Las primeras reacciones no tardaron en dispararse.
Algunos medios internacionales comenzaron a hablar de una de las interpretaciones más inquietantes y complejas de toda la carrera de Javier Bardem. The Guardian llegó incluso a describir su trabajo como uno de los papeles “más terroríficos” de su trayectoria por la manera en la que el personaje mezcla carisma, manipulación y vulnerabilidad emocional.
Mientras tanto, Victoria Luengo también se convirtió en una de las grandes sensaciones del festival. La actriz catalana, que atraviesa uno de los momentos más fuertes de su carrera, impresionó especialmente por la intensidad emocional con la que sostiene gran parte de la película frente a Bardem. Muchos críticos comenzaron ya a hablar de ella como una de las grandes figuras del nuevo cine español.
La llegada del equipo a Cannes provocó además una auténtica revolución mediática alrededor del cine español.
Este año, España logró una presencia histórica dentro del festival con varias películas compitiendo oficialmente, algo que muchos consideran una señal clara del enorme momento creativo que atraviesa actualmente la industria nacional. Y El ser querido terminó convirtiéndose en una especie de símbolo de ese fenómeno.
Durante la presentación oficial, Javier Bardem habló también sobre la masculinidad, las relaciones de poder y las heridas familiares que atraviesan la película. El actor reconoció que el personaje de Esteban representa a una generación de hombres incapaces de pedir perdón y profundamente atrapados en modelos emocionales tóxicos.
Sorogoyen, por su parte, explicó que quería alejarse del thriller puro para construir una historia mucho más íntima y dolorosa centrada en las relaciones humanas y en los silencios familiares que pueden destruir vidas enteras.

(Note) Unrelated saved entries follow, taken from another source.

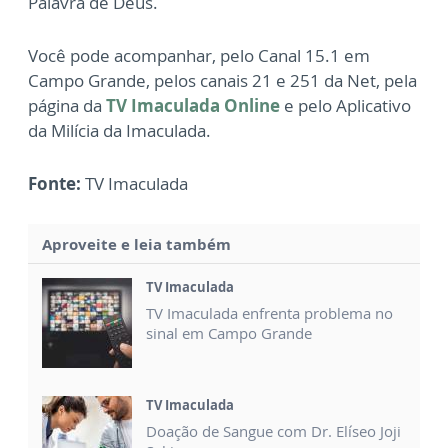
Palavra de Deus.
Você pode acompanhar, pelo Canal 15.1 em
Campo Grande, pelos canais 21 e 251 da Net, pela
página da
TV Imaculada Online
e pelo Aplicativo
da Milícia da Imaculada.
Fonte:
TV Imaculada
Aproveite e leia também
TV Imaculada
TV Imaculada enfrenta problema no
sinal em Campo Grande
TV Imaculada
Doação de Sangue com Dr. Elíseo Joji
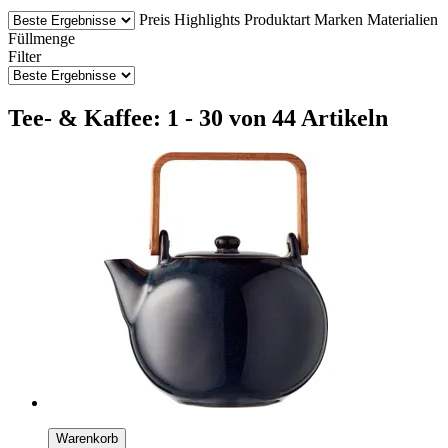
Preis
Highlights
Produktart
Marken
Materialien
Füllmenge
Filter
Tee- & Kaffee: 1 - 30 von 44 Artikeln
Warenkorb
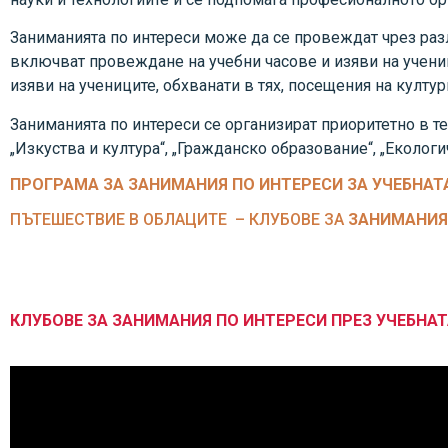
Заниманията по интереси може да се провеждат чрез разли
включват провеждане на учебни часове и изяви на учен
изяви на учениците, обхванати в тях, посещения на култу
Заниманията по интереси се организират приоритетно в те
„Изкуства и култура“, „Гражданско образование“, „Екологи
ПРОГРАМА ЗА ЗАНИМАНИЯ ПО ИНТЕРЕСИ ЗА УЧЕБНАТА
ПЪТЕШЕСТВИЕ В ОБЛАЦИТЕ – КЛУБОВЕ ЗА
ЗАНИМАНИЯ
КЛУБОВЕ ЗА ЗАНИМАНИЯ ПО ИНТЕРЕСИ ПРЕЗ УЧЕБНАТ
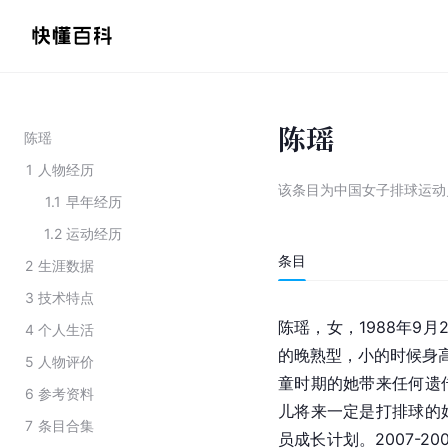
陈瑶
陈瑶
1
人物经历
该条目为
中国女子排球运动
1.1
早年经历
1.2
运动经历
条目
2
生涯数据
3
技术特点
陈瑶，女，1988年9
4
个人生活
的晚熟型，小的时候身高
5
人物评价
童时期的她带来任何遗
6
参考资料
儿将来一定是打排球的
7
条目合集
员成长计划。2007-20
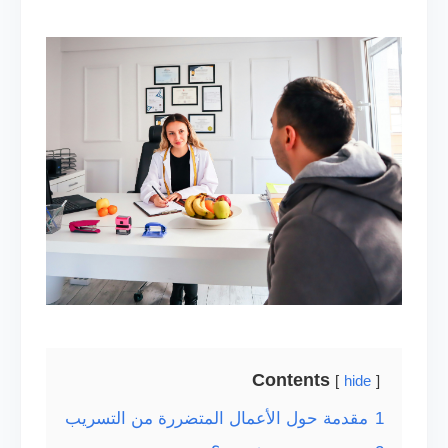
Contents
hide
1
مقدمة حول الأعمال المتضررة من التسريب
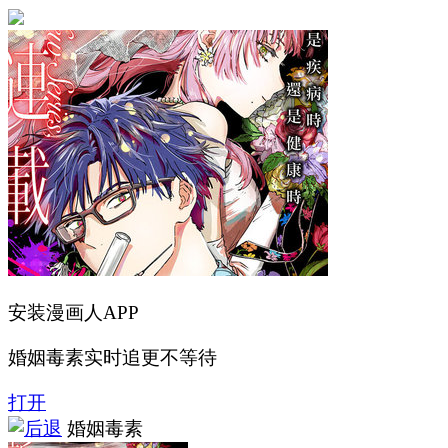
安装漫画人APP
婚姻毒素实时追更不等待
打开
婚姻毒素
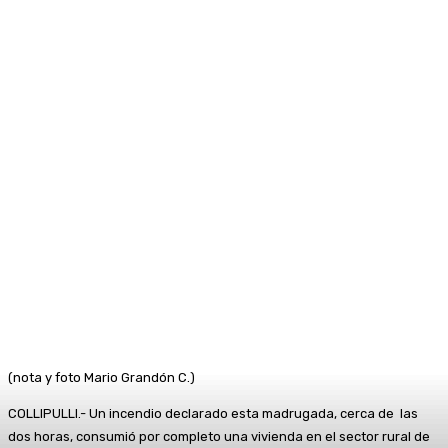
(nota y foto Mario Grandón C.)
COLLIPULLI.- Un incendio declarado esta madrugada, cerca de las
dos horas, consumió por completo una vivienda en el sector rural de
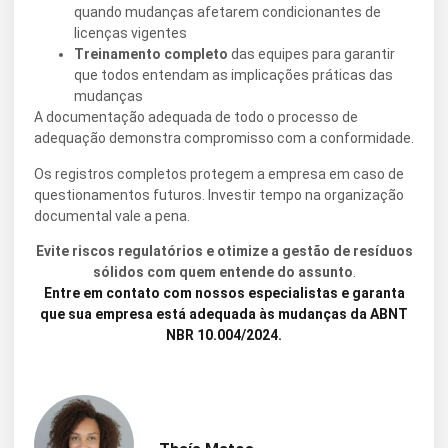
quando mudanças afetarem condicionantes de
licenças vigentes
Treinamento completo
das equipes para garantir
que todos entendam as implicações práticas das
mudanças
A documentação adequada de todo o processo de
adequação demonstra compromisso com a conformidade.
Os registros completos protegem a empresa em caso de
questionamentos futuros. Investir tempo na organização
documental vale a pena.
Evite riscos regulatórios e otimize a gestão de resíduos
sólidos com quem entende do assunto
.
Entre em contato com nossos especialistas e garanta
que sua empresa está adequada às mudanças da ABNT
NBR 10.004/2024.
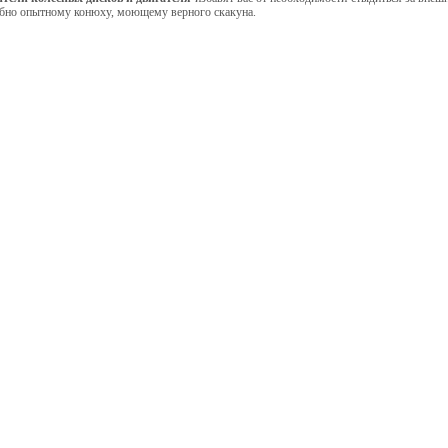
обно опытному конюху, моющему верного скакуна.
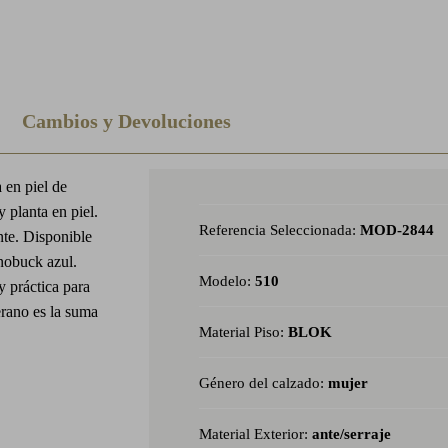
Cambios y Devoluciones
 en piel de
 planta en piel.
Referencia Seleccionada:
MOD-2844
te. Disponible
 nobuck azul.
Modelo:
510
 práctica para
erano es la suma
Material Piso:
BLOK
Género del calzado:
mujer
Material Exterior:
ante/serraje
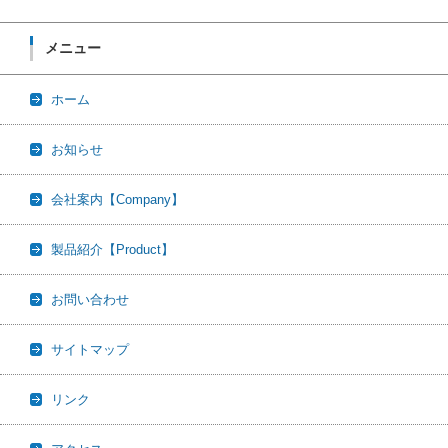
メニュー
ホーム
お知らせ
会社案内【Company】
製品紹介【Product】
お問い合わせ
サイトマップ
リンク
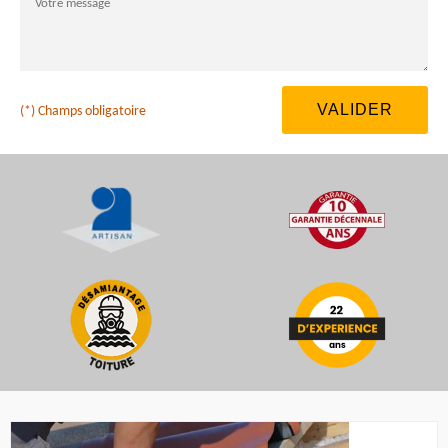
(*) Champs obligatoire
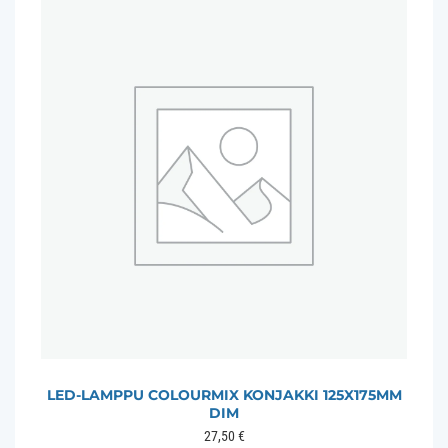
LED-LAMPPU COLOURMIX KONJAKKI 125X175MM
DIM
27,50
€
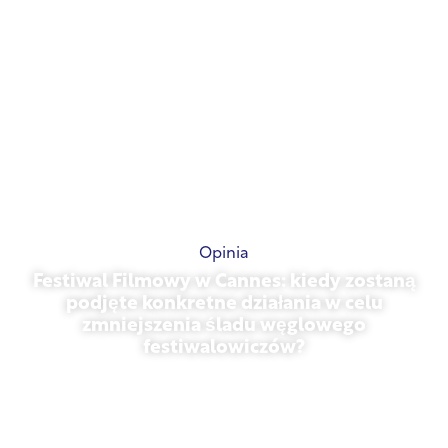
Opinia
Festiwal Filmowy w Cannes: kiedy zostaną
podjęte konkretne działania w celu
zmniejszenia śladu węglowego
festiwalowiczów?
13 maja 2026 r.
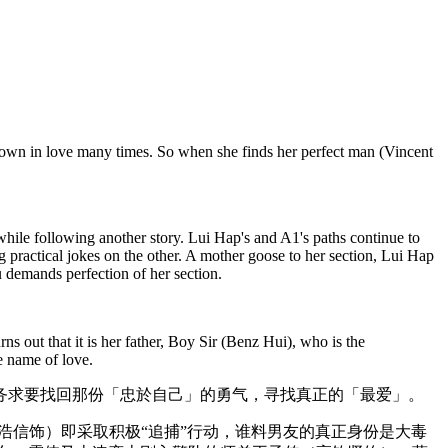
own in love many times. So when she finds her perfect man (Vincent
hile following another story. Lui Hap's and A1's paths continue to
practical jokes on the other. A mother goose to her section, Lui Hap
emands perfection of her section.
s out that it is her father, Boy Sir (Benz Hui), who is the
e name of love.
务求要找回那份「忠於自己」的勇气，寻找真正的「最爱」。
浩信饰）即采取积极“追捕”行动，谁料男友的真正身份是大毒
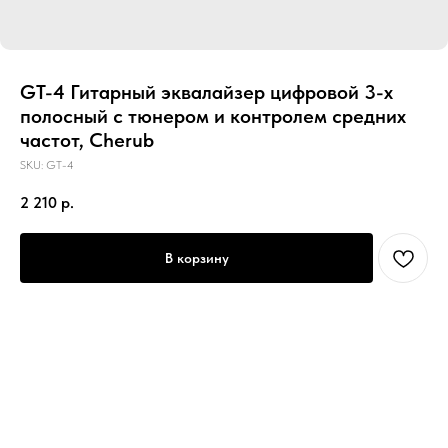
GT-4 Гитарный эквалайзер цифровой 3-х
полосный с тюнером и контролем средних
частот, Cherub
SKU:
GT-4
2 210
р.
В корзину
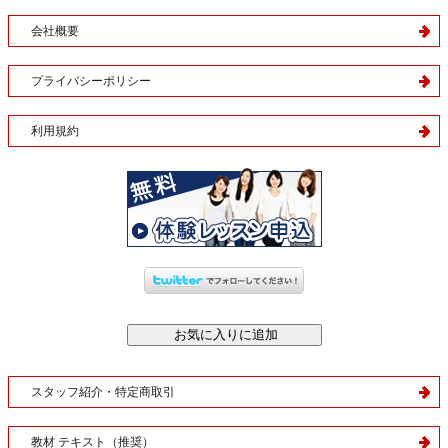
会社概要
プライバシーポリシー
利用規約
スタッフ紹介・特定商取引
教材 テキスト（推奨）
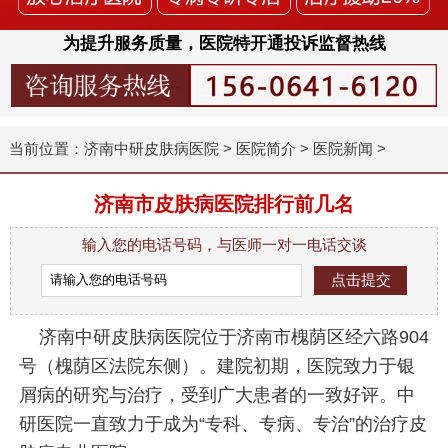
为提升服务质量，医院特开通投诉监督热线
当前位置：
济南中研皮肤病医院
>
医院简介
>
医院新闻
>
济南市皮肤病医院排行前几名
输入您的电话号码，与医师一对一电话交谈
济南中研皮肤病医院位于济南市槐荫区经六路904
号（槐荫区法院东侧）。建院初期，医院致力于银
屑病的研究与治疗，受到广大患者的一致好评。中
研医院一直致力于成为“专科、专病、专治”的治疗皮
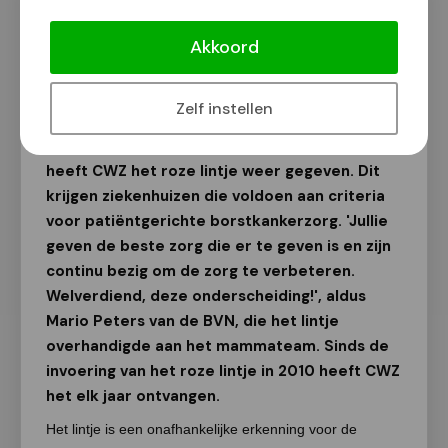
CWZ ontvangt ook dit jaar het roze
lintje voor borstkankerzorg
Akkoord
Van onze redactie
12 juli 2018
Zelf instellen
Borstkanker Vereniging Nederland (BVN)
heeft CWZ het roze lintje weer gegeven. Dit
krijgen ziekenhuizen die voldoen aan criteria
voor patiëntgerichte borstkankerzorg. 'Jullie
geven de beste zorg die er te geven is en zijn
continu bezig om de zorg te verbeteren.
Welverdiend, deze onderscheiding!', aldus
Mario Peters van de BVN, die het lintje
overhandigde aan het mammateam. Sinds de
invoering van het roze lintje in 2010 heeft CWZ
het elk jaar ontvangen.
Het lintje is een onafhankelijke erkenning voor de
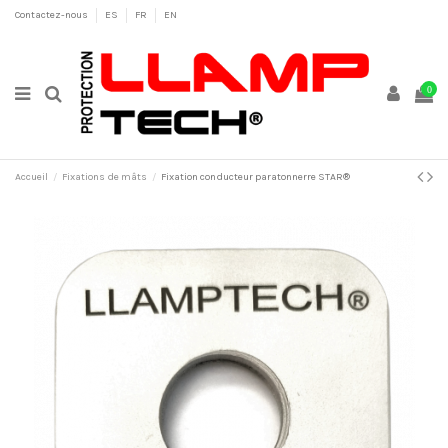
Contactez-nous
ES
FR
EN
0
Accueil
Fixations de mâts
Fixation conducteur paratonnerre STAR®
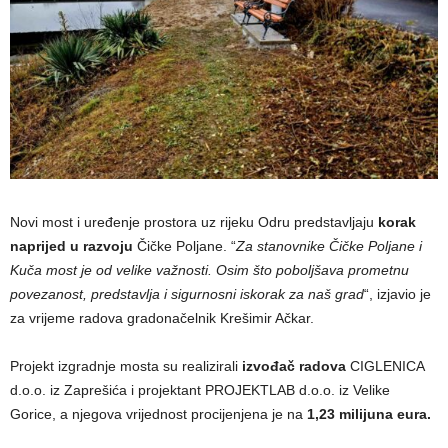
Novi most i uređenje prostora uz rijeku Odru predstavljaju
korak
naprijed u razvoju
Čičke Poljane. “
Za stanovnike Čičke Poljane i
Kuča most je od velike važnosti. Osim što poboljšava prometnu
povezanost, predstavlja i sigurnosni iskorak za naš grad
“, izjavio je
za vrijeme radova gradonačelnik Krešimir Ačkar.
Projekt izgradnje mosta su realizirali
izvođač radova
CIGLENICA
d.o.o. iz Zaprešića i projektant PROJEKTLAB d.o.o. iz Velike
Gorice, a njegova vrijednost procijenjena je na
1,23 milijuna eura.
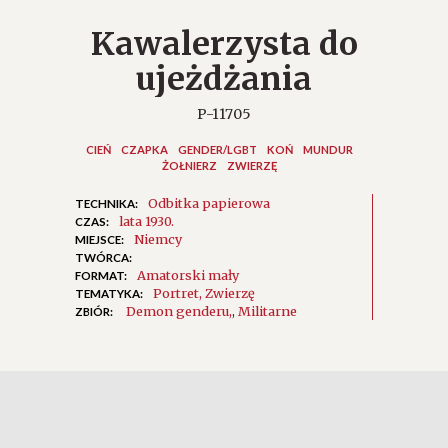
Kawalerzysta do
ujeżdżania
P-11705
CIEŃ
CZAPKA
GENDER/LGBT
KOŃ
MUNDUR
ŻOŁNIERZ
ZWIERZĘ
Odbitka papierowa
TECHNIKA:
lata 1930.
CZAS:
Niemcy
MIEJSCE:
TWÓRCA:
Amatorski mały
FORMAT:
Portret
Zwierzę
TEMATYKA:
Demon genderu
,
Militarne
ZBIÓR:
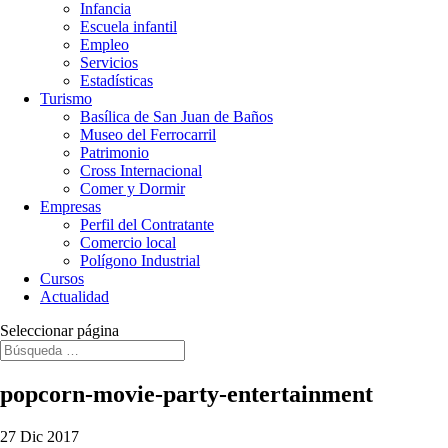
Infancia
Escuela infantil
Empleo
Servicios
Estadísticas
Turismo
Basílica de San Juan de Baños
Museo del Ferrocarril
Patrimonio
Cross Internacional
Comer y Dormir
Empresas
Perfil del Contratante
Comercio local
Polígono Industrial
Cursos
Actualidad
Seleccionar página
popcorn-movie-party-entertainment
27 Dic 2017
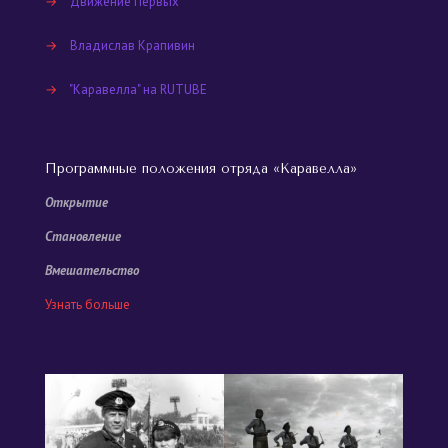
→
Движение Первых
→
Владислав Крапивин
→
"Каравелла" на RUTUBE
Программные положения отряда «Каравелла»
Открытие
Становление
Вмешательство
Узнать больше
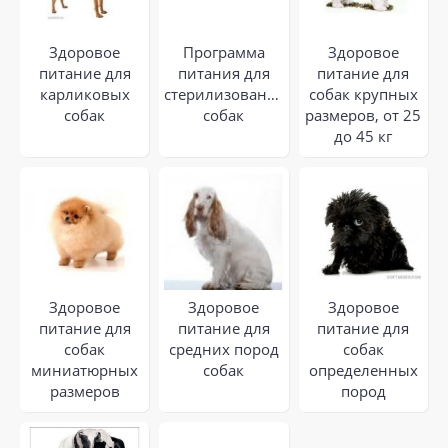
Здоровое
Программа
Здоровое
питание для
питания для
питание для
карликовых
стерилизованных
собак крупных
собак
собак
размеров, от 25
до 45 кг
Здоровое
Здоровое
Здоровое
питание для
питание для
питание для
собак
средних пород
собак
миниатюрных
собак
определенных
размеров
пород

Las imágenes del estreno comenzaron rápidamente a inundar redes sociales. Bardem apareció elegante y relajado frente a los fotógrafos, mientras Vicky Luengo acaparó también muchísimas miradas durante la alfombra roja gracias a su presencia sofisticada y a la enorme expectación que ya genera dentro de la industria internacional.
Además, detrás del glamour habitual de Cannes empezaron a circular comentarios sobre la enorme intensidad emocional que habría marcado también parte del rodaje. Algunos periodistas especializados hablaban incluso de una atmósfera especialmente exigente dentro del set debido al tipo de historia que Sorogoyen quería construir entre ambos protagonistas.
Por ahora todavía es pronto para saber si El ser querido terminará llevándose alguno de los grandes premios del festival. Pero lo que ya parece claro es que la película consiguió exactamente lo que muy pocas logran en Cannes: convertirse en una de las historias de las que todo el mundo habla.
Y mientras las cámaras siguen persiguiendo a Bardem y Vicky Luengo por la Croisette, dentro del festival ya empieza a extenderse una sensación muy concreta: el cine español no llegó este año solo para desfilar por la alfombra roja, sino para convertirse en uno de los grandes protagonistas de Cannes.